I was “shocked and stunned” by the results said a Canadian who has lived in New York and California
But, he said, “Our brand, call it strong, fair, tolerant and welcoming , could stand out even more clearly now as a desired place to invest capital in real property.
“Countries compete for immigrants, those with the best skills and resources, and differentiation could be very helpful for Canada. A Trump-led America will look very different from Canada,” said Soper.
Although the results may be favorable for the Canadian real estate market. However, experts believe that some problems will arise as foreign real estate investments may be affected, especially in the ht zones.
Unlike B.C, who introduced a 15% capital gains tax on foreign investors, Ontario refuses to introduce a similar taxing system, and choose to assist first-time buyers as an alternative.
James McKellar, a professor of real estate and infrastructure at York University’s Schulich School of Business, said he doesn’t believe some Americans would actually flee to Canada to avoid Trump’s reign.
“Americans really don’t know much about Canada. It’s just not on the radar,” he said.
“Even if they could get jobs and pass Canada’s rigorous immigration rules, they probably wouldn’t like the high price of housing and taxes here, although that would be offset somewhat by the low Canadian dollar” he added.

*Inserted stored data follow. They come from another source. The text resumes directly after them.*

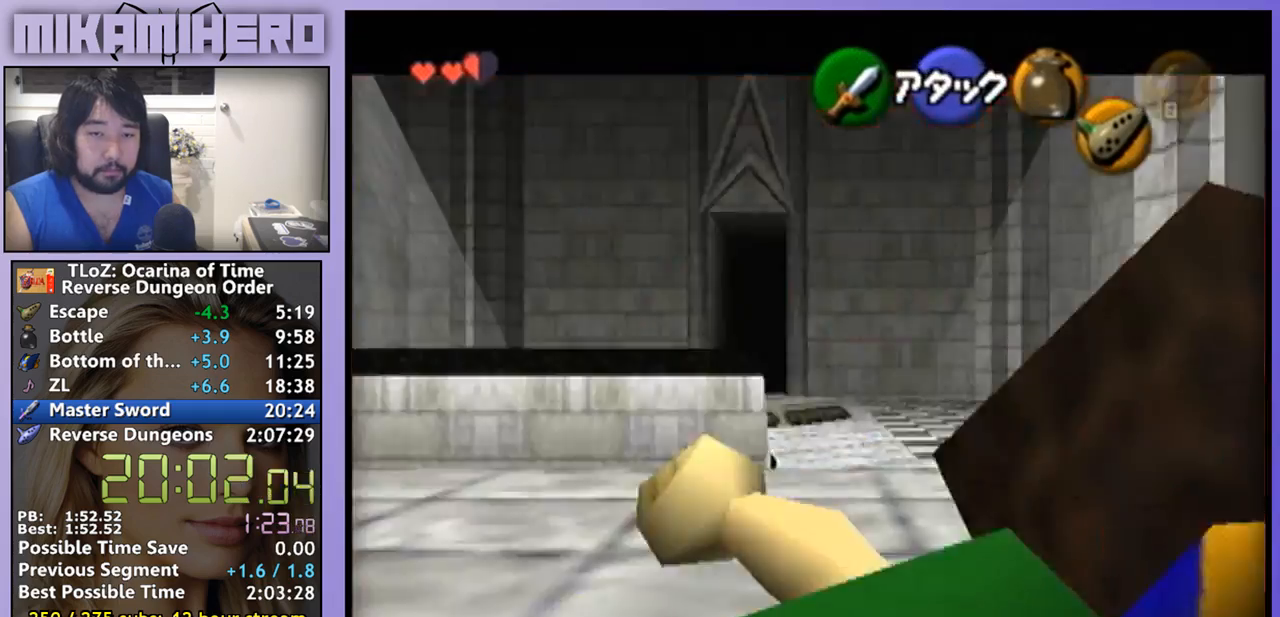
{"buttons": [], "left_stick": "down", "right_stick": "center", "events": []}
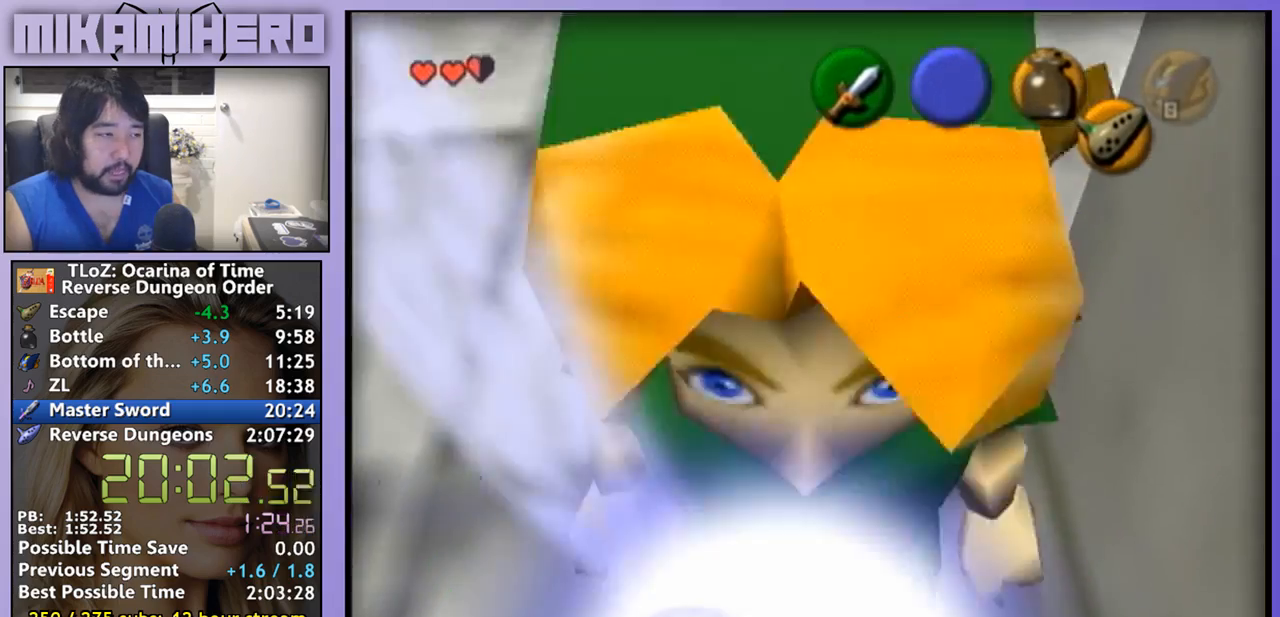
{"buttons": [], "left_stick": "center", "right_stick": "center", "events": [[233, "left_stick", "center"]]}
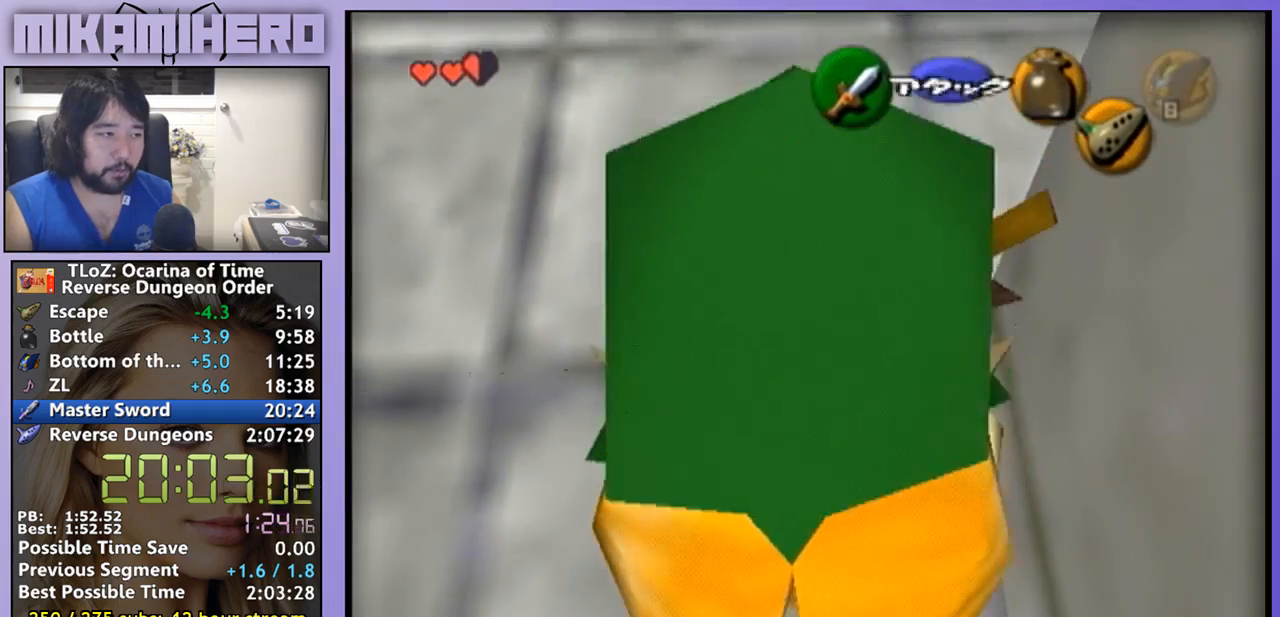
{"buttons": [], "left_stick": "center", "right_stick": "center", "events": []}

“I don’t think you’ll see a movement of bodies. I think it will simply underscore this movement of foreign capital into Canada,” said McKellar.

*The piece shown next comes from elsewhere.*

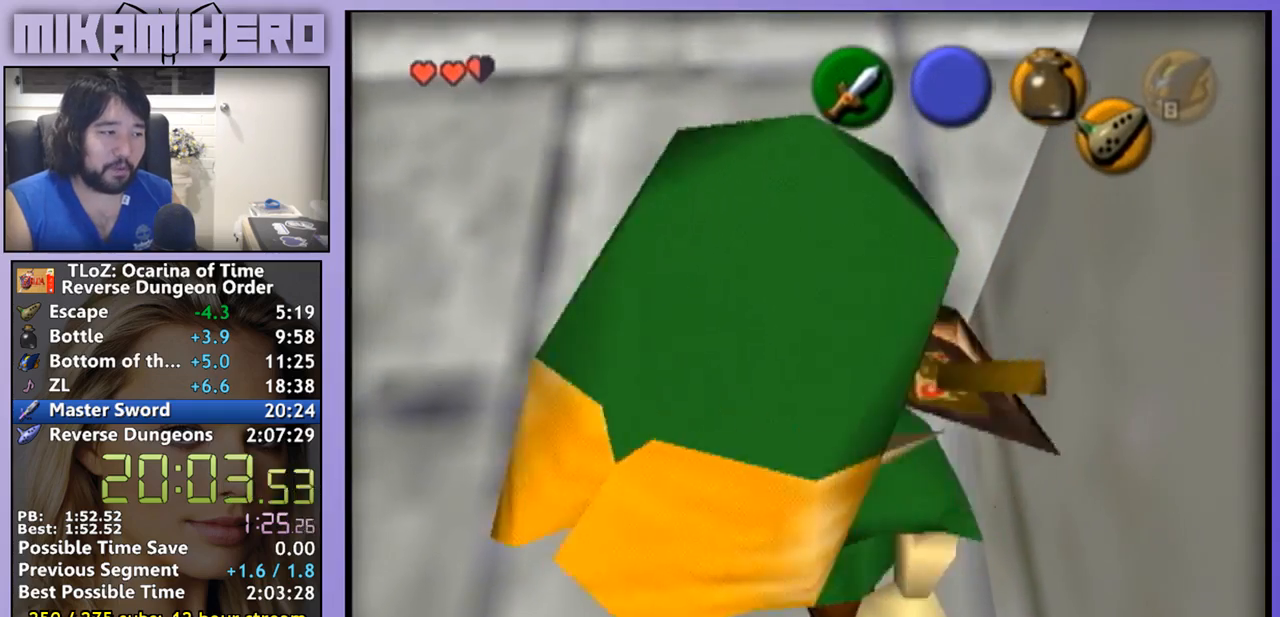
{"buttons": [], "left_stick": "center", "right_stick": "center", "events": []}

“Even Rob Ford didn’t make a dent in that,” he said.
McKellar said investors wouldn’t stop buying houses in big cities such as New York. However, Canadians who own property and comprise the biggest segment of foreign residential buyers south of the border, will begin to look at getting out.
“I know an investor in Florida that’s getting out simply because he’s looked at the impact of global warming and realizes that in the next 10 years, the number of storms, the amount of flooding, uninsured … there’s more and more uncertainty,” he said.